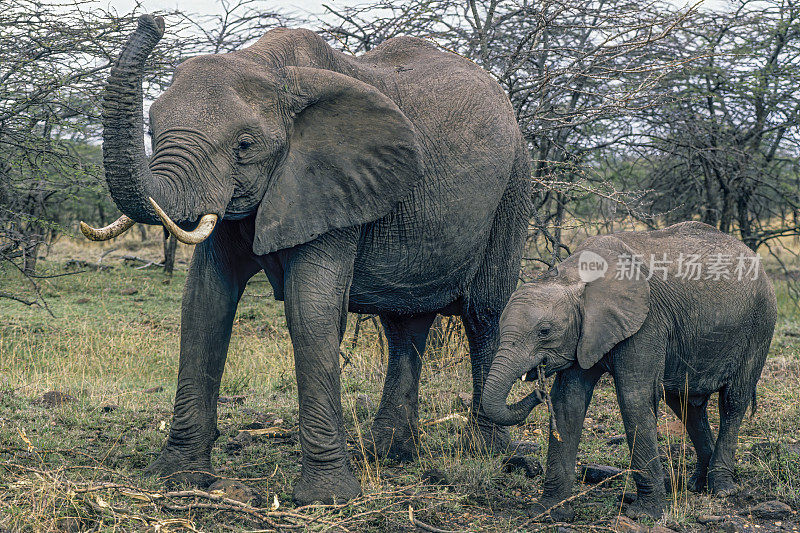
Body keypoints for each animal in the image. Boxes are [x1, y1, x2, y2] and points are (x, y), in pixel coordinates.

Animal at [81, 13, 532, 502]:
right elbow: (205, 302)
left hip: (514, 185)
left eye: (244, 145)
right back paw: (388, 454)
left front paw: (327, 498)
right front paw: (178, 477)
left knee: (484, 312)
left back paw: (487, 452)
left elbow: (310, 310)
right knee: (404, 325)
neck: (270, 69)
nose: (154, 20)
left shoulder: (334, 184)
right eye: (151, 131)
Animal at [482, 221, 776, 520]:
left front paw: (644, 515)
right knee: (685, 403)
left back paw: (722, 489)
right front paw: (547, 512)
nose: (539, 389)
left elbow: (634, 398)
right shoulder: (585, 334)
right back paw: (697, 484)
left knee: (733, 401)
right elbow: (567, 401)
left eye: (544, 331)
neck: (574, 275)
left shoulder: (646, 322)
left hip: (761, 322)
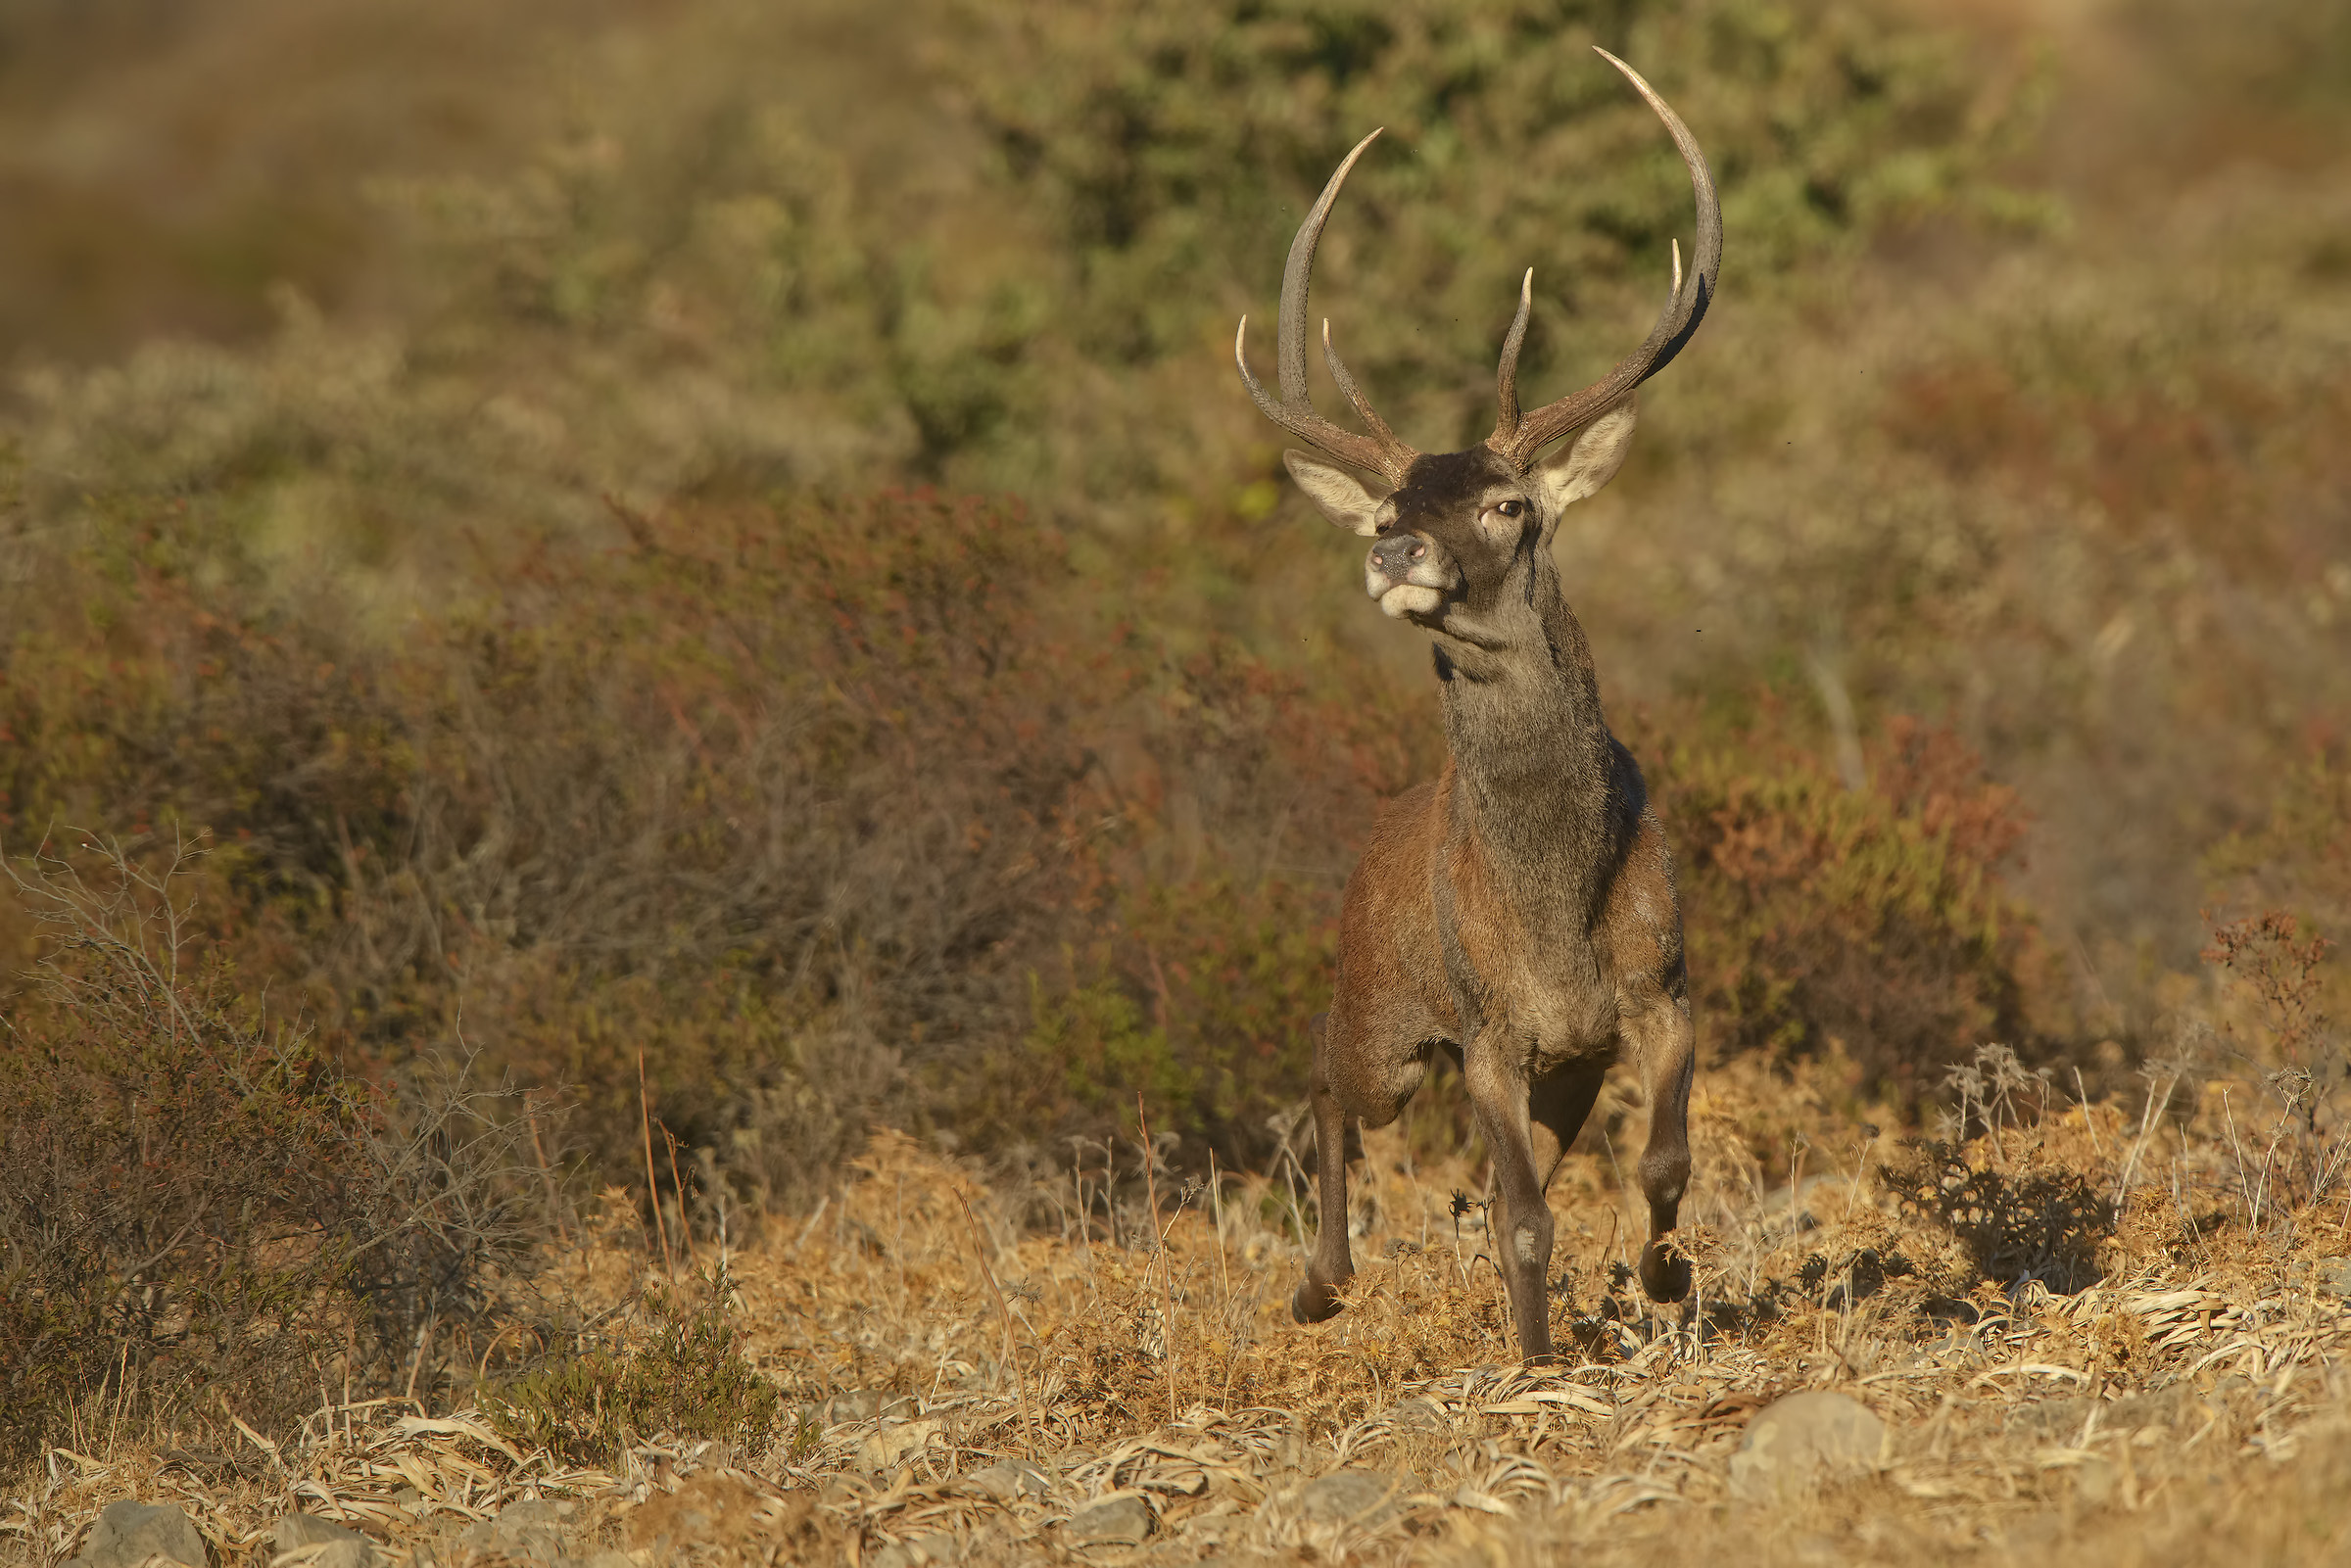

**WHAT TO PRODUCE**
From the entries above, restate word for word the lines from the line containing "left knee: (484, 312)" to the line containing "right front paw: (547, 512)", both ends included, and nothing more.

**WRITTEN REPLY**
left knee: (484, 312)
left back paw: (487, 452)
left elbow: (310, 310)
right knee: (404, 325)
neck: (270, 69)
nose: (154, 20)
left shoulder: (334, 184)
right eye: (151, 131)
Animal at [482, 221, 776, 520]:
left front paw: (644, 515)
right knee: (685, 403)
left back paw: (722, 489)
right front paw: (547, 512)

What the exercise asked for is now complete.